# BEST HARD DRIVES????



## bernielonnie1958 (Jan 26, 2018)

We have investigated Hard Drives, with great information from TIVO FORUM MEMBERS. Those members guided me regarding RPM Recommendations, CMR Technology and some of the Hard Drives.
We are now narrowed to two choices:
1. WD RED PLUS 
2. WD PURZ 
The reasoning behind our question is this.
The TIVO FORUM, THE GURU WHO DEVELOPED MFSR, back in a 2015, "indicated that the WD PURZ may not be a good choice, but the WD RED maybe a better choice".
We were wondering if this holds true, today? I understand everything regarding Upgrading a TIVO ROAMIO Hard Drive is "Proceed with Caution, No Guarantee Implied".


----------



## tommage1 (Nov 6, 2008)

bernielonnie1958 said:


> We have investigated Hard Drives, with great information from TIVO FORUM MEMBERS. Those members guided me regarding RPM Recommendations, CMR Technology and some of the Hard Drives.
> We are now narrowed to two choices:
> 1. WD RED PLUS
> 2. WD PURZ
> ...


Depends on capacity drive you are getting. If 8-14TB. I'd go with the Purple. Even though the Red Plus is listed as 5400 RPM it's not really, check the spec sheet, a footnote shows that even though it will be detected as 5400 RPM the spindle speed is actually 7200RPM. So since it's NOT a designed from scratch 5400 might as well get the purple. Since it has AV firmware, Tivo is AV device. Red Plus is NAS firmware, designed for multiple drive use. If you are going 1-6 TB the Red Plus RPM listed speed SHOULD be correct. I still prefer purple myself, because of AV firmware and possible WD support, they'd probably be more helpful with an AV firmware drive being used in an AV device. There are two 6TB Purples now, the WD60PURZ lists as 5700RPM, the WD62PURZ does not list RPM but based on current naming conventions may be 7200RPM.


----------



## bernielonnie1958 (Jan 26, 2018)

tommage1 said:


> Depends on capacity drive you are getting. If 8-14TB. I'd go with the Purple. Even though the Red Plus is listed as 5400 RPM it's not really, check the spec sheet, a footnote shows that even though it will be detected as 5400 RPM the spindle speed is actually 7200RPM. So since it's NOT a designed from scratch 5400 might as well get the purple. Since it has AV firmware, Tivo is AV device. Red Plus is NAS firmware, designed for multiple drive use. If you are going 1-6 TB the Red Plus RPM listed speed SHOULD be correct. I still prefer purple myself, because of AV firmware and possible WD support, they'd probably be more helpful with an AV firmware drive being used in an AV device. There are two 6TB Purples now, the WD60PURZ lists as 5700RPM, the WD62PURZ does not list RPM but based on current naming conventions may be 7200RPM.

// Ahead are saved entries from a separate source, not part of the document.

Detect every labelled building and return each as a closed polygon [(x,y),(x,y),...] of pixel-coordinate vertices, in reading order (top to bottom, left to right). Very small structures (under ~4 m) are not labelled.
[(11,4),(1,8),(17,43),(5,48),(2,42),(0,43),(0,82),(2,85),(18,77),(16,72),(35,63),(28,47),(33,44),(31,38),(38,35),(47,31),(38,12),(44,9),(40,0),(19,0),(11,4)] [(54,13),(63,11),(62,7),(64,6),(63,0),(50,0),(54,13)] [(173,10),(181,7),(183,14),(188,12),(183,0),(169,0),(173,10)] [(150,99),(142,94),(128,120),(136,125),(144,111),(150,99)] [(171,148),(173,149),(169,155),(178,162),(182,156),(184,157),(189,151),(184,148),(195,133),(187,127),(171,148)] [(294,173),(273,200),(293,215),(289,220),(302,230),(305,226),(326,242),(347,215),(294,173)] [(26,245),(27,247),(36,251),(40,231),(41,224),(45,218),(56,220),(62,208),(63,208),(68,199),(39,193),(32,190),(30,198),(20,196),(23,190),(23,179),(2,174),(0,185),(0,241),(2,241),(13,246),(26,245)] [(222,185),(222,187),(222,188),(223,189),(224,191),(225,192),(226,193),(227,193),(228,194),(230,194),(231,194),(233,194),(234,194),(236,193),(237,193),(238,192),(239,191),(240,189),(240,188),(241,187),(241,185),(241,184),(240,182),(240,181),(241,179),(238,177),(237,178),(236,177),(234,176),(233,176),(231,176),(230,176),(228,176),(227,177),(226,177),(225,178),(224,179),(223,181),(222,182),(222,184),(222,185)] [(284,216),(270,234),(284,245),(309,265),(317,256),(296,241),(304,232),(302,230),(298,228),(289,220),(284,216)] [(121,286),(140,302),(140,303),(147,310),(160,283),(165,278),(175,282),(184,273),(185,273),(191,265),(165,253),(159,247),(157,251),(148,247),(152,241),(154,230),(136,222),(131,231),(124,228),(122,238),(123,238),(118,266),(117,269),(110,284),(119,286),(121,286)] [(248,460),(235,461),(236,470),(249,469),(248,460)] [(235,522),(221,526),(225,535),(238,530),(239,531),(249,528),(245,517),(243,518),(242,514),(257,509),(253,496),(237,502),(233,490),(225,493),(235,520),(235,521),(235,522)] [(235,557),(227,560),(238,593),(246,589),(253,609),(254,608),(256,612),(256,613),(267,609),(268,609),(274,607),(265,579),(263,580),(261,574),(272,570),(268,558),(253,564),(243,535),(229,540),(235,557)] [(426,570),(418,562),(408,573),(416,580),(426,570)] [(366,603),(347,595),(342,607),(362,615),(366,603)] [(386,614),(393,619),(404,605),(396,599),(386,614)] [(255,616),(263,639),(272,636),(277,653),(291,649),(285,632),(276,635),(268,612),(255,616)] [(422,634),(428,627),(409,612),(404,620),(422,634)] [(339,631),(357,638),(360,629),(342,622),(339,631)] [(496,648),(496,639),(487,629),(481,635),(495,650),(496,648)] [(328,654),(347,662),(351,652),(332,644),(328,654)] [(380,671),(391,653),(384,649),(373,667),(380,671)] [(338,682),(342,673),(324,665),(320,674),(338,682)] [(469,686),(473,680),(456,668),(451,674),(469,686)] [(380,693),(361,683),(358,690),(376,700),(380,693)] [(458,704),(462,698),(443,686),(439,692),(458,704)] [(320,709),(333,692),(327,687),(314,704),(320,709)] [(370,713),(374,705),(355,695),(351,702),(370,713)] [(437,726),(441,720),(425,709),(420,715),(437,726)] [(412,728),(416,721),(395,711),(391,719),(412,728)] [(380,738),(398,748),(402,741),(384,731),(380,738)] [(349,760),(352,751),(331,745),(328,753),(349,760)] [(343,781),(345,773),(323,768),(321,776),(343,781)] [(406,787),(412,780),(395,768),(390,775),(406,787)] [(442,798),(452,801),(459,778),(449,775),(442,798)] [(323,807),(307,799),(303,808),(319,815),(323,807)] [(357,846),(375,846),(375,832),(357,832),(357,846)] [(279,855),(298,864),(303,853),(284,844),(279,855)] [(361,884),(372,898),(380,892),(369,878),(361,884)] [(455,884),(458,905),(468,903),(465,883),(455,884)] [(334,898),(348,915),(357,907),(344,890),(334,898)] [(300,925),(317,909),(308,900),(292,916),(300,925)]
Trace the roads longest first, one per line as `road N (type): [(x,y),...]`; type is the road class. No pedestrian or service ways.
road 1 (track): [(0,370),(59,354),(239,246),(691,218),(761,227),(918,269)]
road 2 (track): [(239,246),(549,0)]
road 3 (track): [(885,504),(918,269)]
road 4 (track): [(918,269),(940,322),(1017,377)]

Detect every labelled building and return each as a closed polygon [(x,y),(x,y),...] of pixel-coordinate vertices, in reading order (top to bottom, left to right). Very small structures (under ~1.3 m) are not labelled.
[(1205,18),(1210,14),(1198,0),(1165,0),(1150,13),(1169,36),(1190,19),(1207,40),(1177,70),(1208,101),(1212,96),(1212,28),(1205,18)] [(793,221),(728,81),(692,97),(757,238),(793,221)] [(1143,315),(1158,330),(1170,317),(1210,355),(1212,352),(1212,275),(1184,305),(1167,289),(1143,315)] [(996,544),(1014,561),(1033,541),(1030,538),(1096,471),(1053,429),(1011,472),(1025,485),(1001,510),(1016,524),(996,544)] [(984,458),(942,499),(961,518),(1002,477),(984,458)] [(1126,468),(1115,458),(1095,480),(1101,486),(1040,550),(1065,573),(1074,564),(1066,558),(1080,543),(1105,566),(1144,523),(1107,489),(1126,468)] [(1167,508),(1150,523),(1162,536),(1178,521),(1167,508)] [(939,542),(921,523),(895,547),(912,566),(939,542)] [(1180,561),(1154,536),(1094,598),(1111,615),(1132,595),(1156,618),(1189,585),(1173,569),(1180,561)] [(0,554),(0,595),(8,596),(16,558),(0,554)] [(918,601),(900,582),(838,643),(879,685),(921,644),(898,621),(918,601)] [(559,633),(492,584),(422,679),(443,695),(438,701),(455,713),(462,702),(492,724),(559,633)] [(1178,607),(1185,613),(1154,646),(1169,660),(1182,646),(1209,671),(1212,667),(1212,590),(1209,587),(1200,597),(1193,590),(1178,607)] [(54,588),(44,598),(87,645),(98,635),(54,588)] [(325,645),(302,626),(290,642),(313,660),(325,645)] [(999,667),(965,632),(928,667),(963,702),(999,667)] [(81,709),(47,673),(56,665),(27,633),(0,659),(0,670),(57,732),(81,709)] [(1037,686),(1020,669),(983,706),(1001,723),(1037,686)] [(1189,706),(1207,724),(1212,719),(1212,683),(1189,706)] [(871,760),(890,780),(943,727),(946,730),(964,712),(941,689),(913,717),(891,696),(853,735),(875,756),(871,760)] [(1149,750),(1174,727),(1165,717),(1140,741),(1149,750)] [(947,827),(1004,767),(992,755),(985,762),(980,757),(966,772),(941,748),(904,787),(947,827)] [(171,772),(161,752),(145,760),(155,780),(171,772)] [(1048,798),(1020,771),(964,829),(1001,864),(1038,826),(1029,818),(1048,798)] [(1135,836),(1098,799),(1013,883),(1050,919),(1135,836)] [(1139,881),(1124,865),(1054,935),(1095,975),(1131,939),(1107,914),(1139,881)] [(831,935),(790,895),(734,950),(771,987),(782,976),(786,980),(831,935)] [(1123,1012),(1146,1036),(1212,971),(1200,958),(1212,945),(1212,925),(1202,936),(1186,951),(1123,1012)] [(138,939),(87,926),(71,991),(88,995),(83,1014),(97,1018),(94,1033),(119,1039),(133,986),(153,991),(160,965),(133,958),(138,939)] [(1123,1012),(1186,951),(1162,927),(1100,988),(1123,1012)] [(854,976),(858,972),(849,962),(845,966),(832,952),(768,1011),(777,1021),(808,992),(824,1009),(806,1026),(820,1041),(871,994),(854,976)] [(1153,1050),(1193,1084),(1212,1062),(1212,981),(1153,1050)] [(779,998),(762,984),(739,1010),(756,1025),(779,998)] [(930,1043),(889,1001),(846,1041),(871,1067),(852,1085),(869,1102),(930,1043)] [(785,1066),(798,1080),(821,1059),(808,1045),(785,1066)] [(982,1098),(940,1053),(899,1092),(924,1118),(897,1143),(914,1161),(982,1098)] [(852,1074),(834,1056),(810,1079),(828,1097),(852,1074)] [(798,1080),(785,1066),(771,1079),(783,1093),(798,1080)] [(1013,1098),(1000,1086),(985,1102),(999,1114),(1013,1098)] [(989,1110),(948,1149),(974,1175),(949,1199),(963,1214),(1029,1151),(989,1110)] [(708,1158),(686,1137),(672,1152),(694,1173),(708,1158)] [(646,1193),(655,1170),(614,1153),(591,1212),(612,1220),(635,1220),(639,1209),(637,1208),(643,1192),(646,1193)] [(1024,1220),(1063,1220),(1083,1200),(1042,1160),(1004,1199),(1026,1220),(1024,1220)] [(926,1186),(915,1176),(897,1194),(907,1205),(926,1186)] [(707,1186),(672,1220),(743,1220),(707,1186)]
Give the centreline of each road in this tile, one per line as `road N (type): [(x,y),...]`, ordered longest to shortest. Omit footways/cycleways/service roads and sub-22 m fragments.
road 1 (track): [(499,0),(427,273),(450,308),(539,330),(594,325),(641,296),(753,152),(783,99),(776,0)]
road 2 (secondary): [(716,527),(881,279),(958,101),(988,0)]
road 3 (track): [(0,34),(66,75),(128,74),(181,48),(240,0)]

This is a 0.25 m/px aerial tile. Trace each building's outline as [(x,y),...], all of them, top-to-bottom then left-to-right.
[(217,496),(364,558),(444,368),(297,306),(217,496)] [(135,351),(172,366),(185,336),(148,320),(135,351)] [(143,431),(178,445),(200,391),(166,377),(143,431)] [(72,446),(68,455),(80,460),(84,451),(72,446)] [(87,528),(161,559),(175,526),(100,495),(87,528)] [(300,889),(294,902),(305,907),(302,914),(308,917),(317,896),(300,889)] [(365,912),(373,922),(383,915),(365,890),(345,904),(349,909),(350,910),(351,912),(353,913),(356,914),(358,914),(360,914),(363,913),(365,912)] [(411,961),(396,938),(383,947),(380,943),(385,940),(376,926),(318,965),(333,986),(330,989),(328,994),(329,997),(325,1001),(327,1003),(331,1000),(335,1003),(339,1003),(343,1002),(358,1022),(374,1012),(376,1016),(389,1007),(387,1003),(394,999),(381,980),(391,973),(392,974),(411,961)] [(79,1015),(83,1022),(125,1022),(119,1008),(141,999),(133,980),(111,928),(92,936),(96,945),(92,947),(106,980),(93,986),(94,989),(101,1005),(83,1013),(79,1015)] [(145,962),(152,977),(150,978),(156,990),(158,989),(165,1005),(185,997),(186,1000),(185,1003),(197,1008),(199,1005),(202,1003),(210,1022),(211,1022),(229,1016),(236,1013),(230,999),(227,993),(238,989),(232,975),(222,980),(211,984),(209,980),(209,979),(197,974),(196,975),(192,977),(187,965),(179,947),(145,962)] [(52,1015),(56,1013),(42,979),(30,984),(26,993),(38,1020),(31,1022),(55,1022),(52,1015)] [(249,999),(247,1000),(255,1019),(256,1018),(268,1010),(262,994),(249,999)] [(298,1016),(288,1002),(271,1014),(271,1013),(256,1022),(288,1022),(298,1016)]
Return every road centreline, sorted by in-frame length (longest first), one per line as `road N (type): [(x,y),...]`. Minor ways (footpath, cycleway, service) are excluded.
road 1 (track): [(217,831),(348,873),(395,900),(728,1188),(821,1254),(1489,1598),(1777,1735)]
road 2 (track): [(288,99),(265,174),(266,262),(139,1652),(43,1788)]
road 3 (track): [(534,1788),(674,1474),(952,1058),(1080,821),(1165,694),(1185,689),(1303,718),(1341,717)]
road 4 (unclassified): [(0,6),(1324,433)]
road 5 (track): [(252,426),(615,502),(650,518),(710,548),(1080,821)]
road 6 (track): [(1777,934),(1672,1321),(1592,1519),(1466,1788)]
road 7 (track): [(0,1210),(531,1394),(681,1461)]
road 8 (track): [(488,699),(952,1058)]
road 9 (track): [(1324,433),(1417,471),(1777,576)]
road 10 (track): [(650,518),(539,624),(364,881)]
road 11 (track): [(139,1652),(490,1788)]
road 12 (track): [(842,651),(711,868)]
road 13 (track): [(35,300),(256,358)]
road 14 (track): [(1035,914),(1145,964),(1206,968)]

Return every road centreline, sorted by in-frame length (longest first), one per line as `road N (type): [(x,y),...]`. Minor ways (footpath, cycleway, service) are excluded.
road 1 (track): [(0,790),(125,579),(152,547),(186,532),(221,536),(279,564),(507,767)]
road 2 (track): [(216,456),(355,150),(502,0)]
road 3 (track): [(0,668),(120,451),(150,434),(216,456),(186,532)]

Thanks so much. With all of the Great Information from TIVO FORUM MEMBERS, I was considering the WD40PURZ and then implementing the DIY 10 ROAMIO. I asked if there was anything I needed to know about the PURZ from experience around 2015.
I am working on a LINUX PROGRAM to utilize the MFSR and MSF TOOLS for the DIY 10TB ROAMIO project.
Clear my head of DOS, from when I worked started with computers.
Knowing LINUX is Similar and yet TOTALLY DIFFERENT from DOS.
Thanks again.


----------



## bricco (Mar 28, 2008)

Just wanted to get a simple 1 TB hard drive for a Roamio Basic, other than WD10EURX. Do I have to get Red Plus, which I have in my Roamio Plus? Are there any other options? Which Seagate model should I look for? Thank you.


----------